Novos confrontos na fronteira entre a Inguchétia e a Tchetchênia matam ao menos três
da Folha Online
Policiais e forças de segurança da Rússia entraram em choque com insurgentes nesta quarta-feira na violenta região do Cáucaso do Norte, matando pelo menos dois supostos militantes após uma batalha que deixou um oficial morto, disseram oficiais russos.
O combate perto da fronteira entre as repúblicas (Estados) russas da Inguchétia e Tchetchênia foi o mais recente sinal de que as autoridades regionais e federais estão acelerando operações em um esforço para reprimir os ataques contra a polícia e aumentando e funcionários do governo.
O Ministério do Interior da Inguchétia informou que tropas estavam fazendo buscas em áreas florestais perto da fronteira nesta terça-feira à noite, quando 20 pistoleiros abriram fogo, matando um agente federal do ministério e ferindo sete agentes.
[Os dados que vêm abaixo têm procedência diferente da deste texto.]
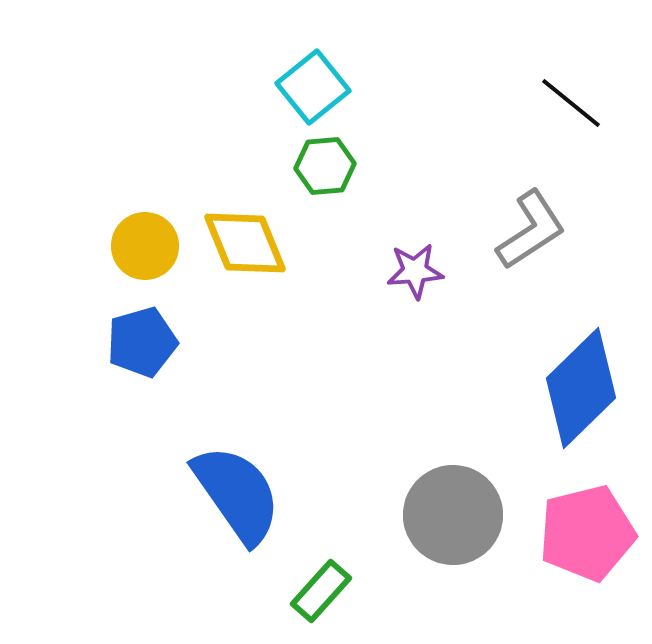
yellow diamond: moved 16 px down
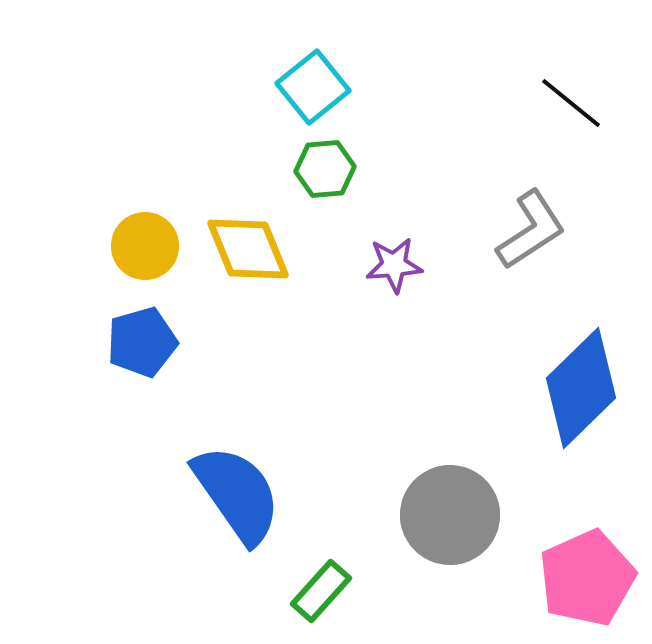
green hexagon: moved 3 px down
yellow diamond: moved 3 px right, 6 px down
purple star: moved 21 px left, 6 px up
gray circle: moved 3 px left
pink pentagon: moved 45 px down; rotated 10 degrees counterclockwise
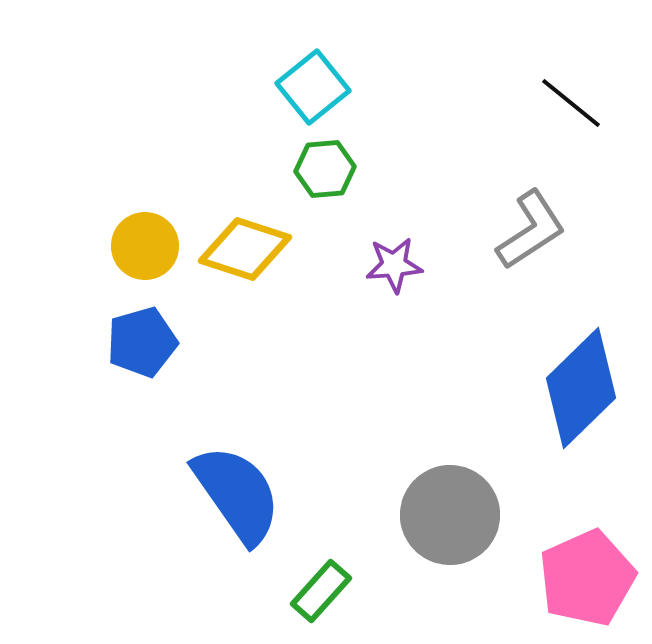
yellow diamond: moved 3 px left; rotated 50 degrees counterclockwise
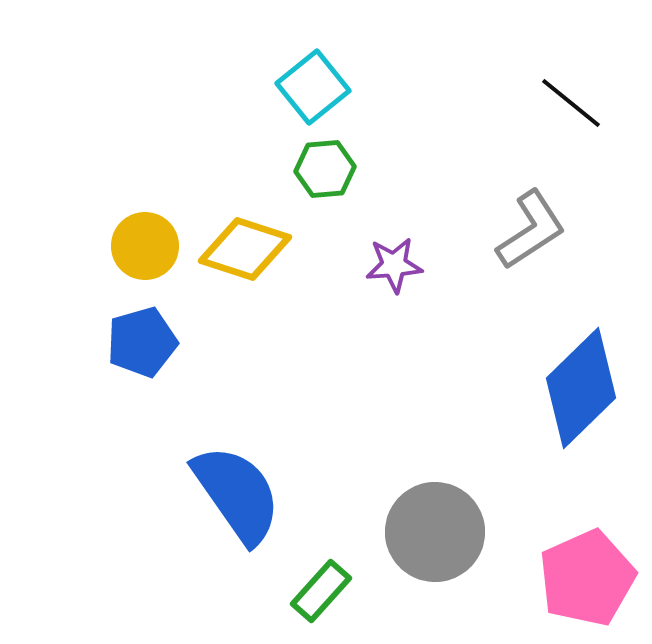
gray circle: moved 15 px left, 17 px down
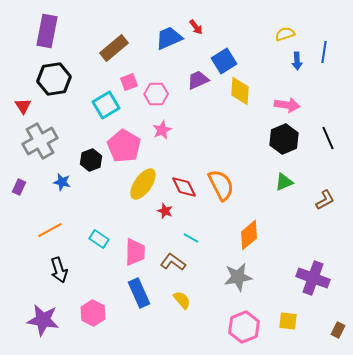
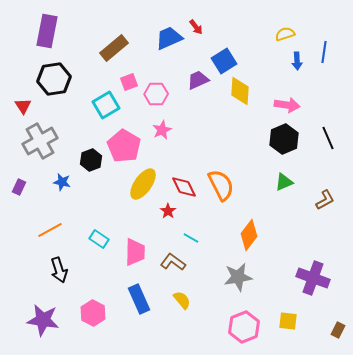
red star at (165, 211): moved 3 px right; rotated 14 degrees clockwise
orange diamond at (249, 235): rotated 12 degrees counterclockwise
blue rectangle at (139, 293): moved 6 px down
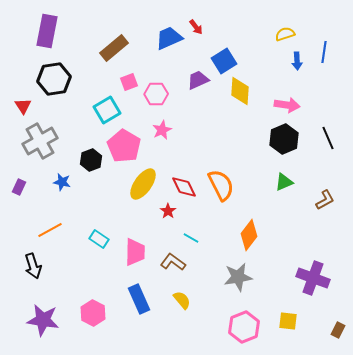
cyan square at (106, 105): moved 1 px right, 5 px down
black arrow at (59, 270): moved 26 px left, 4 px up
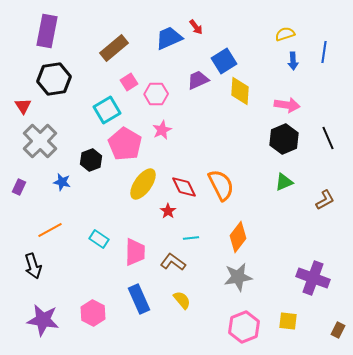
blue arrow at (297, 61): moved 4 px left
pink square at (129, 82): rotated 12 degrees counterclockwise
gray cross at (40, 141): rotated 16 degrees counterclockwise
pink pentagon at (124, 146): moved 1 px right, 2 px up
orange diamond at (249, 235): moved 11 px left, 2 px down
cyan line at (191, 238): rotated 35 degrees counterclockwise
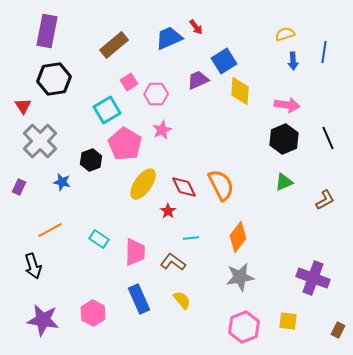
brown rectangle at (114, 48): moved 3 px up
gray star at (238, 277): moved 2 px right
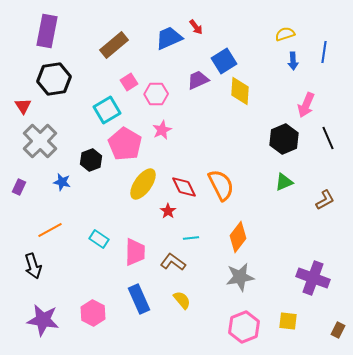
pink arrow at (287, 105): moved 19 px right; rotated 105 degrees clockwise
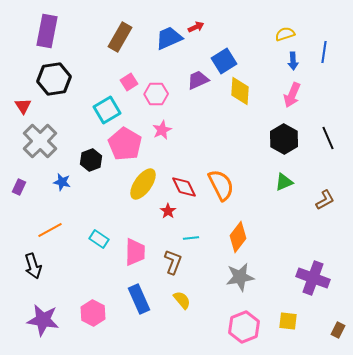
red arrow at (196, 27): rotated 77 degrees counterclockwise
brown rectangle at (114, 45): moved 6 px right, 8 px up; rotated 20 degrees counterclockwise
pink arrow at (306, 105): moved 14 px left, 10 px up
black hexagon at (284, 139): rotated 8 degrees counterclockwise
brown L-shape at (173, 262): rotated 75 degrees clockwise
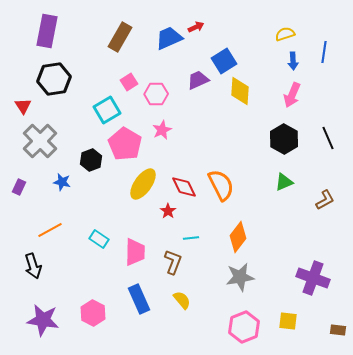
brown rectangle at (338, 330): rotated 70 degrees clockwise
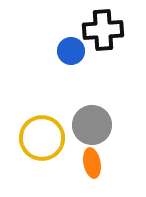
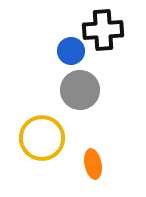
gray circle: moved 12 px left, 35 px up
orange ellipse: moved 1 px right, 1 px down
Pelo menos um atirador também foi morto.
Nesta quarta-feira, policiais federais e soldados regionais entraram novamente em choque, possivelmente com o mesmo grupo, informou o ministério. A porta-voz do ministério Khadziyeva Madina disse que outros dois atiradores foram mortos.
O presidente da Tchetchênia, Ramzan Kadyrov, forneceu números mais altos, afirmando que quatro militantes foram mortos na região nesta quarta-feira e que vários outros foram detidos, incluindo um homem que ele descreveu como um alto nível insurgente, Rusteman Makhauri, um nome que não é amplamente conhecido.
Nos últimos meses, a Inguchétia tem sido a região mais atingida pelo aumento da violência no Cáucaso do Norte, atribuído a grupos criminosos, disputas étnicas e a influências da violência na Tchechênia --palco de duas guerras devastadoras entre forças governamentais e rebeldes nos últimos 15 anos, desde que s rebeldes da combateram as forças russas pela independência na década de 90.
O presidente da Inguchétia foi gravemente ferido em um atentado suicida no mês passado, e um juiz superior e um ex-vice-primeiro-ministro foram assassinados.
No sábado, militantes emboscaram um comboio policial na mesma região, perto da fronteira entre as duas repúblicas, matando nove agentes e ferindo 10 --as piores baixas recentes das forças regionais ou federais na Inguchétia.
As forças policiais da Tchetchênia uniram forças com forças da Inguchétia para executar operações na fronteira, e Kadyrov afirmou que o governo russo lhe pediu para supervisionar essas atividades, o que irritou muitos moradores da Inguchétia, que temem o líder tchetcheno.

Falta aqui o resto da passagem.